Он ему что, действительно верит? Когда он успел настолько отчаяться, что готов хвататься за любую помощь? Впрочем…


Он собирался заставить сражаться Хелейну. 


Так уж намного хуже Эйгон? Этот, по крайней мере, стал соображать получше. Странно: ни вина, ни макового молока у короля не отбирали. 


– Вдвоем поторопим, – от упоминания Лариса Эйгон неожиданно поморщился. – Пекло. А десница нынешний где-то на марше. Вот что. Соберем завтра совет…


– Хочешь следом отправиться? – с наигранным сомнением переспросил Эймонд. – Решил довести дело до конца и пасть в бою? Недолго же тебе… сражаться. Ты и меча не поднимешь. 


Он мрачно усмехнулся, уставившись на руки Эйгона. Тот все еще цеплялся за окно, и так сильно, что костяшки пальцев побелели. Нет, король не мог даже на ногах держаться. 


– Да, с моей ногой особенно не побегаешь, – сокрушенно вздохнул Эйгон, а потом не то улыбнулся, не то оскалился. – Только вот я больше не намерен бегать. 


– Будешь сидеть в тронном зале, как велено? 
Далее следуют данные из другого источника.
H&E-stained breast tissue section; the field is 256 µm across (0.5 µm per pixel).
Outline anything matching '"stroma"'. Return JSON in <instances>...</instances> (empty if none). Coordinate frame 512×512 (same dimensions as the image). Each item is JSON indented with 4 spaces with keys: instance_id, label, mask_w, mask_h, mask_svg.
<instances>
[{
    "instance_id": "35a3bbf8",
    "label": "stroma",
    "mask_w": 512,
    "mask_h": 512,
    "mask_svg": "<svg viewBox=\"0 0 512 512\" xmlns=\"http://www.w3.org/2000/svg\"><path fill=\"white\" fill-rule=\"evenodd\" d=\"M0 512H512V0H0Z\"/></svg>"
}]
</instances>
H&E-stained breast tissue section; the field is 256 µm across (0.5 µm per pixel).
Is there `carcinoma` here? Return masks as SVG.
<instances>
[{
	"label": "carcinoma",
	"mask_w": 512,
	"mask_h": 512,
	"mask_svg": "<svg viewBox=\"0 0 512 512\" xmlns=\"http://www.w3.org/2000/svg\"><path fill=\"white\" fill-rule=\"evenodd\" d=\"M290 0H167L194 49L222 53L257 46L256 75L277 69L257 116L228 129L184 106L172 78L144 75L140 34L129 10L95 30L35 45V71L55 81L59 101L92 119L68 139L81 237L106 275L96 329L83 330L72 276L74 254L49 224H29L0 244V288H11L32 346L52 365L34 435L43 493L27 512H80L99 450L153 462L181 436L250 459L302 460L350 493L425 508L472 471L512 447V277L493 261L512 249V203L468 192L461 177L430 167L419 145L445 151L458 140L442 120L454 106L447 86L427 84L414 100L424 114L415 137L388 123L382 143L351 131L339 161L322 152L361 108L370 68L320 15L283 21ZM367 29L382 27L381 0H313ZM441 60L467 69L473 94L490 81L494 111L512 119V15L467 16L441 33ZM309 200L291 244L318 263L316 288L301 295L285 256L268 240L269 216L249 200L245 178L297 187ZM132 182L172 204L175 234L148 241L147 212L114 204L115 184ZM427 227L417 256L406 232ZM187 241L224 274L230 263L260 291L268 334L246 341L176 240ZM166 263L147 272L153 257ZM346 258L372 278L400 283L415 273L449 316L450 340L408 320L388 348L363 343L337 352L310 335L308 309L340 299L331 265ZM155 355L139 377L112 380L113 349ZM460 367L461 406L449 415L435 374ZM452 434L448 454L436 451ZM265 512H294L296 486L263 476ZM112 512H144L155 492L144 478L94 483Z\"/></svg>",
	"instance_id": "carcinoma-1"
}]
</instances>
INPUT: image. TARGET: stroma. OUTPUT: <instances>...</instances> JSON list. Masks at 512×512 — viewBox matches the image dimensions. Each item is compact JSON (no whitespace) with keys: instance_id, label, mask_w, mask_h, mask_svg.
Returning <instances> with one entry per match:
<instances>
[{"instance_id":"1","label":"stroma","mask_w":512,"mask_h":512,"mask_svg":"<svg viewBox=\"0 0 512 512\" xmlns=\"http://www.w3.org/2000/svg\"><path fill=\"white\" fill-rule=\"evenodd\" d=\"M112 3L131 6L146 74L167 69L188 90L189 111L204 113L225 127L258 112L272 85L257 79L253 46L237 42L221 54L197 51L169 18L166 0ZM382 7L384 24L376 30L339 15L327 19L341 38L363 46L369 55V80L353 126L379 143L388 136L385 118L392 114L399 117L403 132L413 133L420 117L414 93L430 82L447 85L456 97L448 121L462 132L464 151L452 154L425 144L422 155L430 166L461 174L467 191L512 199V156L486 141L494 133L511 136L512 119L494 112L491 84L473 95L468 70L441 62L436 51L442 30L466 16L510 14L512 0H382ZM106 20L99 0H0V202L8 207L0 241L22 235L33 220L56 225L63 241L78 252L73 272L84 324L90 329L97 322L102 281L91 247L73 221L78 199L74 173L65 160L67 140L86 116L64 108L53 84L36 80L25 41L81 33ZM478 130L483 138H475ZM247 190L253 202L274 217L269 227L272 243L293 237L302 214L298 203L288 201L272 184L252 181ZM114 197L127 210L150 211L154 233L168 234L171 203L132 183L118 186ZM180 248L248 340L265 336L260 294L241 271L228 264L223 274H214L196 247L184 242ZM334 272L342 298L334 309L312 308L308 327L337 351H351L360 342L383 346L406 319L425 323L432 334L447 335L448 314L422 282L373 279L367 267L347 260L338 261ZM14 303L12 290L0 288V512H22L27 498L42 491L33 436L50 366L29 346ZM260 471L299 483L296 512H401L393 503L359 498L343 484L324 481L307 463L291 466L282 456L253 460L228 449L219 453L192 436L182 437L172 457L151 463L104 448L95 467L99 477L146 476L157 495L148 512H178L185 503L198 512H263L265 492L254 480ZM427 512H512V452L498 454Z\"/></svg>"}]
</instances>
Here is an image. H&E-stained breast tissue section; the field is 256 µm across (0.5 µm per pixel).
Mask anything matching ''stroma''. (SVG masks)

– Надеюсь, не придется. Для тронного зала у меня есть с десяток мудрых советников, мать и брат с сестрой, – все с тем же выражением лица проговорил Эйгон. – Знаешь, в седле-то я удержусь, если понадобится. Я уже проверил. А клинок… Клыки Санфаера не затупились, а пламя не остыло. Я и раньше не особенно справлялся с мечом, разве нет? У тебя с годами получалось только лучше – вот и прекрасно.


Эймонд нахмурился:


– К чему ты это? 


– Десница – сир Кристон, пока не вернется дед. Ты был регентом, но раз уж мое здоровье идет на поправку, будешь пока… Мастером над оружием. Или мастером войны, даже лучше звучит, – как-то почти мечтательно произнес Эйгон и, разжав пальцы, с трудом повернулся. Даже шагнул вперед, но не слишком удачно: не упал, только потому что ухватился за руки Эймонда. – Сам видишь, какой из меня король. Разберемся с Рейнирой – забирай к демонам и корону, и железный стул. У меня уже не будет собственного наследника, тебя им и назову. Первым же указом. Хотя чего медлить… Завтра на совете и объявим.  
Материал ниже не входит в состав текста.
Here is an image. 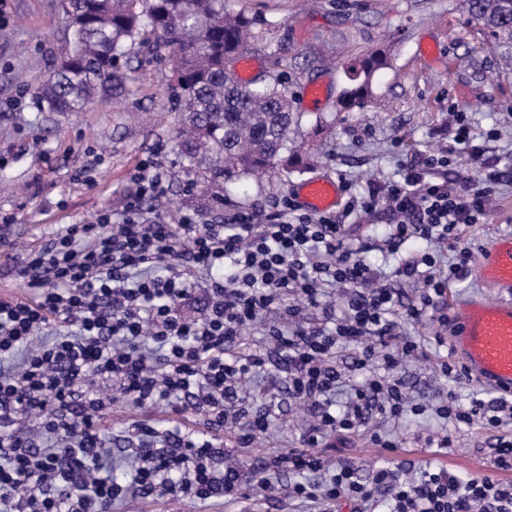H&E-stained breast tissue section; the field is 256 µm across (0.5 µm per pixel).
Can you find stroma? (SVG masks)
<instances>
[{
    "label": "stroma",
    "instance_id": "obj_1",
    "mask_svg": "<svg viewBox=\"0 0 512 512\" xmlns=\"http://www.w3.org/2000/svg\"><path fill=\"white\" fill-rule=\"evenodd\" d=\"M235 12L276 22L275 42L256 55L259 74L280 65L303 112V133H312L316 115L335 120L336 137L304 173L275 171L242 181V193L212 200L210 192L189 187L172 148L170 132L176 120L168 102L171 72L167 50L143 48L127 71L131 77L121 102L101 98L79 114L48 112L37 106L34 91L54 61L69 50L60 0H0V218L18 254L47 244L65 225L95 221L98 214L121 213L127 195L135 191L132 175L145 159L164 176L167 191L147 199L148 216L174 217L198 212L203 222L229 223L243 209L262 211L293 193L303 179L329 176L352 181L364 189L371 181L397 176L414 152L449 151L453 163L442 172L455 181L473 176L470 159L453 140L448 106L457 104L470 119L475 135L497 129L486 142L490 158L512 152V58L491 47L487 35L472 20L464 0H226ZM385 50L390 65L372 79L362 106L337 111L336 101L349 80L344 65L369 51ZM322 89V104L309 108V86ZM87 169L88 181L74 180ZM512 234V184L502 187L483 223L468 236L473 258L481 260L491 241ZM440 327L433 318L408 326L420 347L418 358L397 372L411 400L428 404L436 392L454 391L460 404L472 398L498 401L483 386L444 376L442 362L454 355L437 342ZM244 350L269 355L266 375L247 390L251 411L273 402L275 416L267 432L257 434L252 447H238L233 433L215 438L225 451L257 467L269 455L301 445V408L288 394V373L262 324L243 334ZM143 421L169 429L162 409H130L114 404L103 432L112 448V467L125 473L136 448L129 424ZM438 422L432 412L406 415L393 430L396 452L376 447L367 437L328 433L316 452L328 463H350L360 481L371 480L380 466L402 467L418 476L425 466L448 469L463 477L485 476L512 483V470L495 469L491 446L497 434L512 435V423L499 431L481 423L456 428L452 447L429 446ZM294 475L274 476L276 493L247 490L245 494L205 502L159 498L127 499L112 512H357V503L334 504L286 496Z\"/></svg>",
    "mask_w": 512,
    "mask_h": 512
}]
</instances>
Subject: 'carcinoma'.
Returning <instances> with one entry per match:
<instances>
[{
  "label": "carcinoma",
  "mask_w": 512,
  "mask_h": 512,
  "mask_svg": "<svg viewBox=\"0 0 512 512\" xmlns=\"http://www.w3.org/2000/svg\"><path fill=\"white\" fill-rule=\"evenodd\" d=\"M467 7L511 56L512 0H467ZM62 10L70 50L34 91L40 108L84 112L98 97L119 100L127 73L118 60L152 43L171 54L172 142L191 184L209 190L236 176L310 165L313 147L298 140L304 113L294 111L283 75L243 84L235 72L244 54L270 47L269 21L234 14L224 0H62ZM387 66L381 50L354 60L350 80L361 83L343 91L341 109L359 104Z\"/></svg>",
  "instance_id": "cac0c4a2"
}]
</instances>
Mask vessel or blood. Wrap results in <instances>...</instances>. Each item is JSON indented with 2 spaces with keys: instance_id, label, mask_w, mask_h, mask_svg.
I'll list each match as a JSON object with an SVG mask.
<instances>
[{
  "instance_id": "b4317fda",
  "label": "vessel or blood",
  "mask_w": 512,
  "mask_h": 512,
  "mask_svg": "<svg viewBox=\"0 0 512 512\" xmlns=\"http://www.w3.org/2000/svg\"><path fill=\"white\" fill-rule=\"evenodd\" d=\"M297 200L309 211L340 207L338 183L317 177L296 189ZM475 277L489 296L449 303L450 346L471 381L493 391L512 394V234L495 238Z\"/></svg>"
}]
</instances>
– И ты все отдашь? – с недоверием переспросил Эймонд. 


– Я уже один раз тебе это предлагал. Тебе нужно было только меня отпустить. Сказал, что не сумел найти, – Эйгон не то кашлянул, не то засмеялся. – Сам отказался… Промолчал. Небось, уже не раз успел пожалеть.


Эймонд все еще думал, что выбросить короля в окно сейчас проще простого. Несколько мгновений – и все станет куда проще. Корона будет его по праву. 


Но если Санфаер действительно жив…


– И что ты теперь хочешь взамен? – глупую, почти детскую надежду пришлось скрывать за презрением. 


– Всего ничего, – Эйгон снова оскалился. – Ты оставишь Хелейну в покое. Мы вместе с Вхагар и Санфаером одолеем Черных, а потом казним наших мятежных родичей. Тебе – королевство, а мне – головы Рейниры и Деймона. Согласен?